#### Quoted passage
## start

London, Dec 29: A dog that reportedly ate its dead owner is at the centre of a battle between British cops who want it put down and animal charities who oppose the move.
The row began after the starving nine-year-old Staffordshire Bull Terrier was discovered alongside the injured body of its owner in Liverpool in September.
An inquest into the man's death was unable to determine if it was connected to any attack by the dog, which was seized by police.
Now, the pet owner's family want the dog destroyed, believing it to pose a danger to the public, a view supported by Merseyside Police.
The dog is named as both 'Buster' and 'Butch' in court papers. A court hearing will take place early next month, applied for by the Chief Constable, to get permission to put the dog down, The Sun reported. But that move is opposed by animal charities, Freshfields Animal Rescue Centre, in Sefton, Merseyside and The Senior Staff Club, based in Worcester.

## end

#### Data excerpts
## start

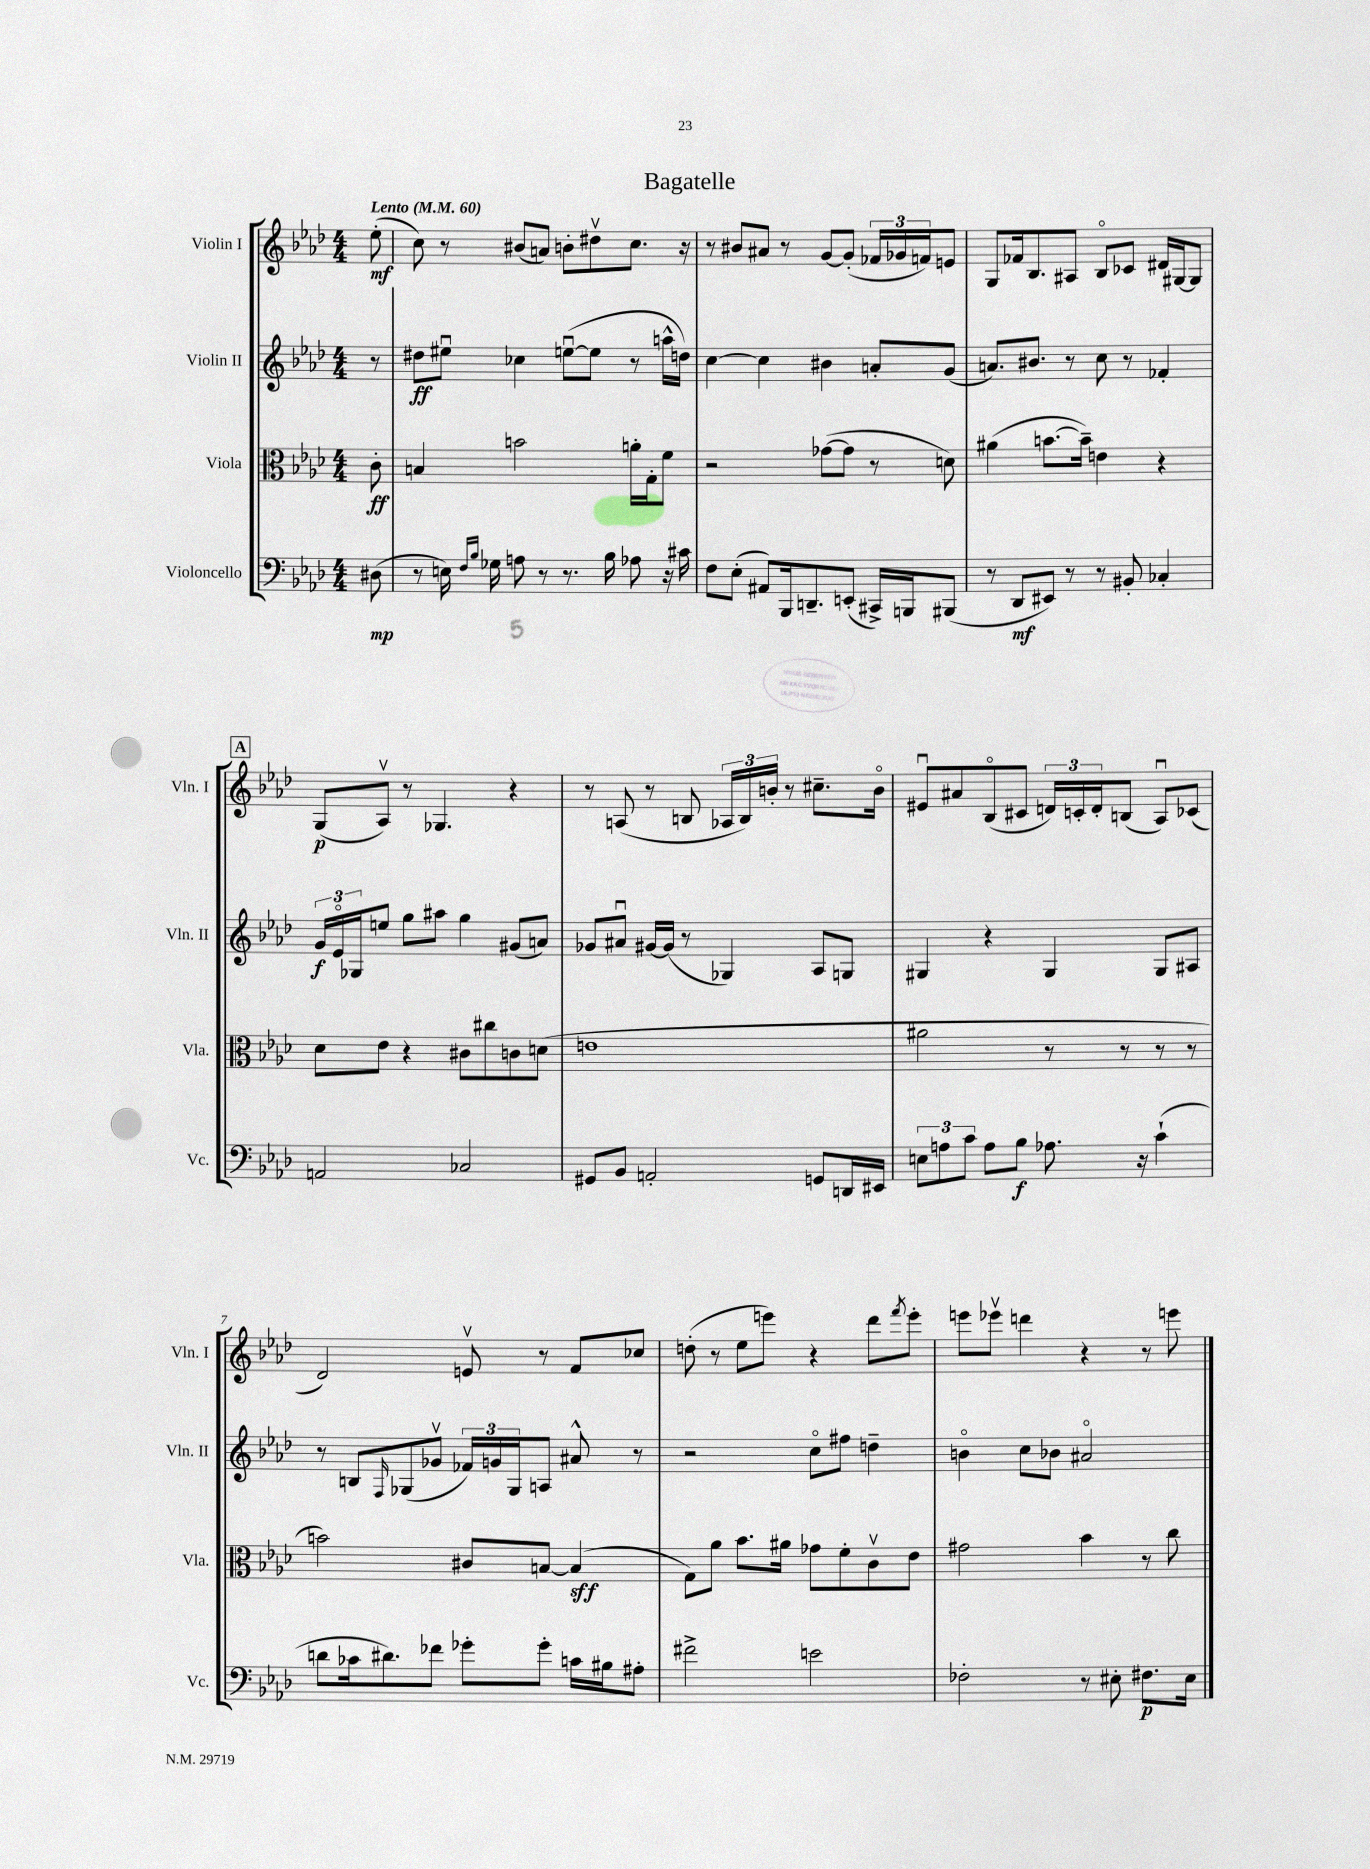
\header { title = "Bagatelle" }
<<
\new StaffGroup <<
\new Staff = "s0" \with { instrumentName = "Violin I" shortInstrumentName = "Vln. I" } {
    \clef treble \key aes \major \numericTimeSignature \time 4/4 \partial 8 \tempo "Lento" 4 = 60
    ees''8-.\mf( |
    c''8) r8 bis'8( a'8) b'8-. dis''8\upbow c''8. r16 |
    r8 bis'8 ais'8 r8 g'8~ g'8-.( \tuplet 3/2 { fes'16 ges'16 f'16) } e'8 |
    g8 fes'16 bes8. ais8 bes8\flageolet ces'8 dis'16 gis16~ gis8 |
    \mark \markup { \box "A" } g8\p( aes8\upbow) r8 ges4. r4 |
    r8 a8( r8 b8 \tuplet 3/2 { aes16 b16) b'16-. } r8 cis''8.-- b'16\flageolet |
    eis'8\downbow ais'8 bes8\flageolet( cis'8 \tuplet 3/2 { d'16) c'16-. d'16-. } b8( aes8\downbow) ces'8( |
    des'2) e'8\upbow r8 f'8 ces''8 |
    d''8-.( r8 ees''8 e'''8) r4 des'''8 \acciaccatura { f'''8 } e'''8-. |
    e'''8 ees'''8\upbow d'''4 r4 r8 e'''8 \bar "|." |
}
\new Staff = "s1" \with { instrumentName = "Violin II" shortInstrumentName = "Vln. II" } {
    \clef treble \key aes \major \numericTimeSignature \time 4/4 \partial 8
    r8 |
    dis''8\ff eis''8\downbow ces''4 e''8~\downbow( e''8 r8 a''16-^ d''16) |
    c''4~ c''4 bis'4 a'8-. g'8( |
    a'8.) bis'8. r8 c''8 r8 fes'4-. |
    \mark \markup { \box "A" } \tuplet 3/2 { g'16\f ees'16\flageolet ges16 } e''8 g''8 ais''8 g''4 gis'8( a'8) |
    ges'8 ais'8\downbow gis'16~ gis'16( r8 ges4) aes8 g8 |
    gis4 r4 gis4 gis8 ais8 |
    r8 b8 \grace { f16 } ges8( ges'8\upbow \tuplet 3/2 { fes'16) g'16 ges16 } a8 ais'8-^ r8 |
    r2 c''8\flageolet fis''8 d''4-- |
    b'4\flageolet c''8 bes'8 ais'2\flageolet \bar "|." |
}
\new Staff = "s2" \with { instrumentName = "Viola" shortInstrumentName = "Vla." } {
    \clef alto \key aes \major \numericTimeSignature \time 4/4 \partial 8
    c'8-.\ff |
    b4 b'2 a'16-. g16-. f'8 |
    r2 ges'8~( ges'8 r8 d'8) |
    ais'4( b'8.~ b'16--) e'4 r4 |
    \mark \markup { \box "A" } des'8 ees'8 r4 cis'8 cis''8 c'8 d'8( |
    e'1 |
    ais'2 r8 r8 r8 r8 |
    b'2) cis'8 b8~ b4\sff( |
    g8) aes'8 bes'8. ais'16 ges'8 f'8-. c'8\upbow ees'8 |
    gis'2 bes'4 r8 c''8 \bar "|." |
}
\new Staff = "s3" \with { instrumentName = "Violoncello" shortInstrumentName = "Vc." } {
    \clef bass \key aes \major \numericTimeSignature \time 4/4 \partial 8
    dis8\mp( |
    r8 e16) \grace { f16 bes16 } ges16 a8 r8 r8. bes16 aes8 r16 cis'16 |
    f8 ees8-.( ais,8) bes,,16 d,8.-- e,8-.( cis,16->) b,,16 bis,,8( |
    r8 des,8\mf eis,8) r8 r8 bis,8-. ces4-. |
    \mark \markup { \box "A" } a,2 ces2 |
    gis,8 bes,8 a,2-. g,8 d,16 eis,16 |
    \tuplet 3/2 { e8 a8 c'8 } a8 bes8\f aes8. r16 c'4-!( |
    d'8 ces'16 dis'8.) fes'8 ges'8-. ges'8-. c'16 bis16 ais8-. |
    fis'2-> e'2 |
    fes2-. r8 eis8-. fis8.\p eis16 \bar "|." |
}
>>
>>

## end

#### What to do
1/ From the dog news report above, reproduce word for word the passage between "The row began" and "Liverpool in September.", inclusive.
2/ In the news report about the dog, which police force backs the family's wish to have the dog destroyed?

#### The answers
1/
The row began after the starving nine-year-old Staffordshire Bull Terrier was discovered alongside the injured body of its owner in Liverpool in September.

2/ Merseyside Police